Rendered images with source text
------------------------------------------------------------
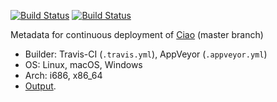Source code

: [![Build Status](https://travis-ci.org/ciao-lang/ciao.CD.svg?branch=master)](https://travis-ci.org/ciao-lang/ciao.CD)
[![Build Status](https://ci.appveyor.com/api/projects/status/3i19dlbss9w9ectu?svg=true)](https://ci.appveyor.com/project/jfmc/ciao-cd)

Metadata for continuous deployment of
[Ciao](https://github.com/ciao-lang/ciao) (master branch)

 - Builder: Travis-CI (`.travis.yml`), AppVeyor (`.appveyor.yml`)
 - OS: Linux, macOS, Windows
 - Arch: i686, x86_64
 - [Output](https://bintray.com/ciao-lang/builds/ciao#files).
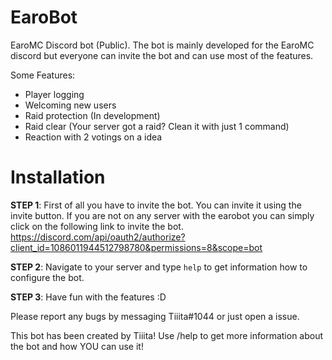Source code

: # EaroBot
EaroMC Discord bot (Public). 
The bot is mainly developed for the EaroMC discord but everyone can invite the bot
and can use most of the features.

Some Features:

- Player logging
- Welcoming new users
- Raid protection (In development)
- Raid clear (Your server got a raid? Clean it with just 1 command)
- Reaction with 2 votings on a idea

# Installation 

**STEP 1**:
First of all you have to invite the bot. You can invite it using the invite button. If you are not on any server with the earobot
you can simply click on the following link to invite the bot. 
https://discord.com/api/oauth2/authorize?client_id=1086011944512798780&permissions=8&scope=bot

**STEP 2**:
Navigate to your server and type `help` to get information how to configure the bot.

**STEP 3**:
Have fun with the features :D

Please report any bugs by messaging Tiiita#1044 or just open a issue. 

This bot has been created by Tiiita!
Use /help to get more information about the bot and how YOU can use it!
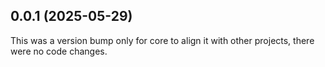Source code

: ## 0.0.1 (2025-05-29)

This was a version bump only for core to align it with other projects, there were no code changes.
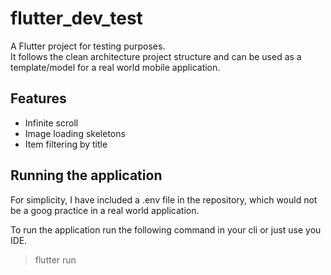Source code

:# flutter_dev_test

A Flutter project for testing purposes.  
It follows the clean architecture project structure and can be used as a template/model for a real world mobile application.

## Features
- Infinite scroll
- Image loading skeletons
- Item filtering by title

## Running the application
For simplicity, I have included a .env file in the repository, 
which would not be a goog practice in a real world application.

To run the application run the following command in your cli or just use you IDE.
>flutter run
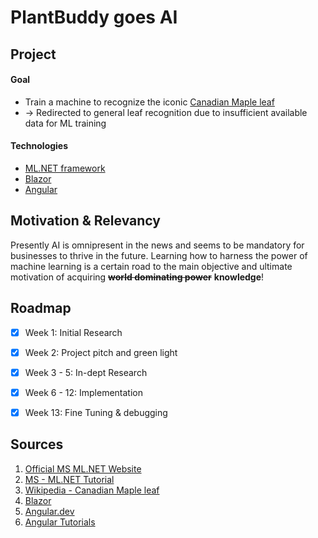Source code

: # PlantBuddy goes AI


## Project
#### Goal 
- Train a machine to recognize the iconic [Canadian Maple leaf](https://en.m.wikipedia.org/wiki/File:Flag_of_Canada_%28leaf%29.svg)
- -> Redirected to general leaf recognition due to insufficient available data for ML training
  
#### Technologies 
- [ML.NET framework](https://dotnet.microsoft.com/en-us/apps/machinelearning-ai/ml-dotnet)
- [Blazor](https://dotnet.microsoft.com/en-us/apps/aspnet/web-apps/blazor)
- [Angular](https://angular.dev/)


## Motivation & Relevancy
Presently AI is omnipresent in the news and seems to be mandatory for businesses to thrive in the future.
Learning how to harness the power of machine learning is a certain road to the main objective and ultimate motivation of acquiring ~~**world dominating power**~~ **knowledge**! 

## Roadmap
  - [X] Week 1: Initial Research
  - [x] Week 2: Project pitch and green light
  - [x] Week 3 - 5: In-dept Research
  - [x] Week 6 - 12: Implementation
  - [x] Week 13: Fine Tuning & debugging


## Sources
1. [Official MS ML.NET Website](https://dotnet.microsoft.com/en-us/apps/machinelearning-ai/ml-dotnet)
2. [MS - ML.NET Tutorial](https://dotnet.microsoft.com/en-us/learn/ml-dotnet/get-started-tutorial/intro)
3. [Wikipedia - Canadian Maple leaf](https://en.m.wikipedia.org/wiki/File:Flag_of_Canada_%28leaf%29.svg)
4. [Blazor](https://dotnet.microsoft.com/en-us/apps/aspnet/web-apps/blazor)
5. [Angular.dev](https://angular.dev/)
6. [Angular Tutorials](https://angular.dev/tutorials)
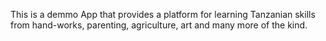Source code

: This is a demmo App that provides a platform for learning Tanzanian skills from hand-works, parenting, agriculture, art and many more of the kind.

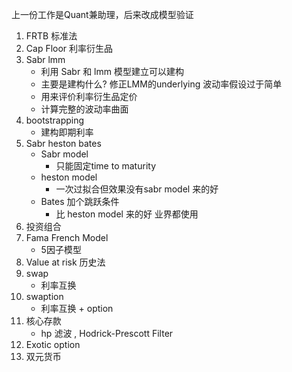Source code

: 上一份工作是Quant兼助理，后来改成模型验证

1. FRTB 标准法
2. Cap Floor
    利率衍生品
3. Sabr lmm
    - 利用 Sabr 和 lmm 模型建立可以建构
    - 主要是建构什么? 修正LMM的underlying 波动率假设过于简单
    - 用来评价利率衍生品定价
    - 计算完整的波动率曲面
4. bootstrapping
    - 建构即期利率
5. Sabr heston bates 
    - Sabr model
        - 只能固定time to maturity
    - heston model
        - 一次过拟合但效果没有sabr model 来的好
    - Bates 加个跳跃条件
        - 比 heston model 来的好 业界都使用
7. 投资组合
8. Fama French Model
    - 5因子模型
9. Value at risk 历史法
10. swap
    - 利率互换
11. swaption 
    - 利率互换 + option
13. 核心存款
    - hp 滤波 , Hodrick-Prescott Filter
14. Exotic option
15. 双元货币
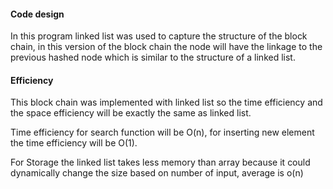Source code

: #### Code design

In this program linked list was used to capture the structure of the block chain, in this version of the block chain the node will have the linkage to the previous hashed node which is similar to the structure of a linked list.

#### Efficiency

This block chain was implemented with linked list so the time efficiency and the space efficiency will be exactly the same as linked list.

Time efficiency for search function will be O(n), for inserting new element the time efficiency will be O(1).

For Storage the linked list takes less memory than array because it could dynamically change the size based on number of input, average is o(n)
------------------------------------------------------------
Copy each line of the data above that holds "lang".

_OUTPUT BELOW_:
: [![Build Status](https://travis-ci.org/ciao-lang/ciao.CD.svg?branch=master)](https://travis-ci.org/ciao-lang/ciao.CD)
[Ciao](https://github.com/ciao-lang/ciao) (master branch)
 - [Output](https://bintray.com/ciao-lang/builds/ciao#files).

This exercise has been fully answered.